Content starts

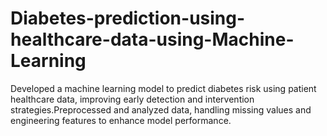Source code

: # Diabetes-prediction-using-healthcare-data-using-Machine-Learning
 Developed a machine learning model to predict diabetes risk using patient healthcare data, improving early detection  and intervention strategies.Preprocessed and analyzed data, handling missing values and engineering features to enhance  model performance.
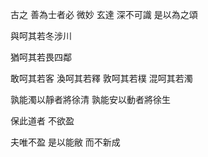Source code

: 古之
善為士者必
微妙
玄達
深不可識
是以為之頌

與呵其若冬涉川

猶呵其若畏四鄰

敢呵其若客
渙呵其若釋
敦呵其若樸
混呵其若濁

孰能濁以靜者將徐清
孰能安以動者將徐生

保此道者
不欲盈

夫唯不盈
是以能敝
而不新成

Content ends

Exercise aim —
Go through the listing above and write it out again exactly, dropping the pictures.

Answer for this exercise —
Source code

: # Diabetes-prediction-using-healthcare-data-using-Machine-Learning
 Developed a machine learning model to predict diabetes risk using patient healthcare data, improving early detection  and intervention strategies.Preprocessed and analyzed data, handling missing values and engineering features to enhance  model performance.
Source code

: 古之
善為士者必
微妙
玄達
深不可識
是以為之頌

與呵其若冬涉川

猶呵其若畏四鄰

敢呵其若客
渙呵其若釋
敦呵其若樸
混呵其若濁

孰能濁以靜者將徐清
孰能安以動者將徐生

保此道者
不欲盈

夫唯不盈
是以能敝
而不新成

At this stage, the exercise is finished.